→ **Excerpt to read**
Iron(III) sulfide
- Names: IUPAC name Iron(III) sulfide

Identifiers
- CAS Number: 12063-27-3;
- 3D model (JSmol): Interactive image;
- ChEBI: CHEBI:75899;
- ChemSpider: 141408;
- EC Number: 234-367-5;
- PubChem CID: 160957;
- UNII: 003Q5FW7CS;
- CompTox Dashboard (EPA): DTXSID30872530 ;

Properties
- Chemical formula: Fe_{2}S_{3}
- Molar mass: 207.90 g/mol
- Appearance: yellow-green
- Density: 4.3 g/cm^{3}
- Melting point: decomposition
- Solubility in water: 0.0062 g/L

= Iron(III) sulfide =

Unstable artificial chemical compound

Iron(III) sulfide, also known as ferric sulfide or sesquisulfide (Fe_{2}S_{3}), is one of the several binary iron sulfides. It is a solid, black powder that degrades at ambient temperature.

== Reactions ==
Fe_{2}S_{3} precipitates from solutions containing its respective ions:
2Fe^{3+} + 3S^{2−} → Fe_{2}S_{3}
The resulting solid decays at a temperature over 20 °C into iron(II) sulfide (FeS) and elemental sulfur: The same products also form when Fe^{3+} reacts with sulfide ions in alkaline solutions.
 Fe_{2}S_{3} → 2 FeS + S
With hydrochloric acid it decays according to the following reaction equation:
 Fe_{2}S_{3} + 4 HCl → 2 FeCl_{2 }+ 2 H_{2}S + S

== Greigite==
Greigite, with the chemical formula Fe^{2+}Fe^{3+}2S4, is a mixed valence compound containing both Fe(III) and Fe(II). It is the sulfur equivalent of the iron oxide magnetite (Fe_{3}O_{4}). As established by X-ray crystallography, the S anions form a cubic close-packed lattice, and the Fe cations occupy both tetrahedral and octahedral sites.

→ **Available data**

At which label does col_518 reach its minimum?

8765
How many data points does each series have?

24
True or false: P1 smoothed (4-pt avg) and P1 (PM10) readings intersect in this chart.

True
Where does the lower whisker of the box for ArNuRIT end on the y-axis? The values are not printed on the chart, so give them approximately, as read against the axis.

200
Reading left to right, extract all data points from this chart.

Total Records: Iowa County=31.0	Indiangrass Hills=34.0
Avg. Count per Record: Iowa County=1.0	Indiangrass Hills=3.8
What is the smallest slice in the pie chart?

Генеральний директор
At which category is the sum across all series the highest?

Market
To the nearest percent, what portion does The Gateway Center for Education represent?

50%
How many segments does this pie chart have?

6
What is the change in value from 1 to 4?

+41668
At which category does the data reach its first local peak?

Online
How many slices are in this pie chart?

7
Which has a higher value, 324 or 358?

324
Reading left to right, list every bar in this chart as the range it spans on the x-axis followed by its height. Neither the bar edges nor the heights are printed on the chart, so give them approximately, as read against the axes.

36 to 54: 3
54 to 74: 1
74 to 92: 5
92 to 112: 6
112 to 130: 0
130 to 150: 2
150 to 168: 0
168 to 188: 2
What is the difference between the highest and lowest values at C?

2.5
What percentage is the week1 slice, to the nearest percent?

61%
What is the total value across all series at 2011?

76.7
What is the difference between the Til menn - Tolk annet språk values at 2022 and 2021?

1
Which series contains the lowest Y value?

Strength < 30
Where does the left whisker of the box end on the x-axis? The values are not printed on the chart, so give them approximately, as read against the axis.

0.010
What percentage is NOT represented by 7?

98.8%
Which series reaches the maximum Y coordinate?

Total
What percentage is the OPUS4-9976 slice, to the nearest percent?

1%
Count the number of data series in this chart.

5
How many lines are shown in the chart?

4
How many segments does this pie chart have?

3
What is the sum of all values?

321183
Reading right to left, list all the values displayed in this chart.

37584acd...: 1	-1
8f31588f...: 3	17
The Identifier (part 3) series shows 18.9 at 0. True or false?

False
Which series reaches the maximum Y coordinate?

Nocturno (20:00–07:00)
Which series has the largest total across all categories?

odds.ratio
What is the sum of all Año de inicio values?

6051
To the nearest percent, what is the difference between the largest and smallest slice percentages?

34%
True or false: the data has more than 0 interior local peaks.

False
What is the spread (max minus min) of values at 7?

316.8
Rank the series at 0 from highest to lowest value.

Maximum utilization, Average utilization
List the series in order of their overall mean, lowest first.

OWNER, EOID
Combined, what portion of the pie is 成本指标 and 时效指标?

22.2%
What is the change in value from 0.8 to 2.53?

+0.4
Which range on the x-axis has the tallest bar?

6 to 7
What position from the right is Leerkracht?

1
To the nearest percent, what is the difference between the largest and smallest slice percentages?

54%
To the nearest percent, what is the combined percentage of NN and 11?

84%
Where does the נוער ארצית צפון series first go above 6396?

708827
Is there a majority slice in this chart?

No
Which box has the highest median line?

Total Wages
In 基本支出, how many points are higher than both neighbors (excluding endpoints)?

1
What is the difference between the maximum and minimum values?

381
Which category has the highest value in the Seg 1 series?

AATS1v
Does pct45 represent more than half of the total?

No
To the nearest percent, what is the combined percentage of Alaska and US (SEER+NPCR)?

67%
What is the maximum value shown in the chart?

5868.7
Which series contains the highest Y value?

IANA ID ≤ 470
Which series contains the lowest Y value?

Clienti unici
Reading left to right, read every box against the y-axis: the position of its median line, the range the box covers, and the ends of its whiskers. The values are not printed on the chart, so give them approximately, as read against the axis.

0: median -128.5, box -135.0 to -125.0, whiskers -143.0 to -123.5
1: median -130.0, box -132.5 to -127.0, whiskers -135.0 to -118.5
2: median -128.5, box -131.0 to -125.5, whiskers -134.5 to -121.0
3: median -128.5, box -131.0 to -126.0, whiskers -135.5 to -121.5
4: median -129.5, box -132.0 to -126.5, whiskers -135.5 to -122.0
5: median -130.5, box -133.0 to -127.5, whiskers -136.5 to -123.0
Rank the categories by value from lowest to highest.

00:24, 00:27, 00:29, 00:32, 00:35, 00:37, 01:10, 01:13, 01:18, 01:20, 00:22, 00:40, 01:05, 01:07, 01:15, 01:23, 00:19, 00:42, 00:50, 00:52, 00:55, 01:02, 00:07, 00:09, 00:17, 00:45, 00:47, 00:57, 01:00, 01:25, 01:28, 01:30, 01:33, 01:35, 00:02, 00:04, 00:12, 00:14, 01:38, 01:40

→ **Description of the task**
According to the iron(III) sulfide article, what does Fe₂S₃ decay into at temperatures above 20 °C?

→ **Exercise solution**
Iron(II) sulfide (FeS) and elemental sulfur.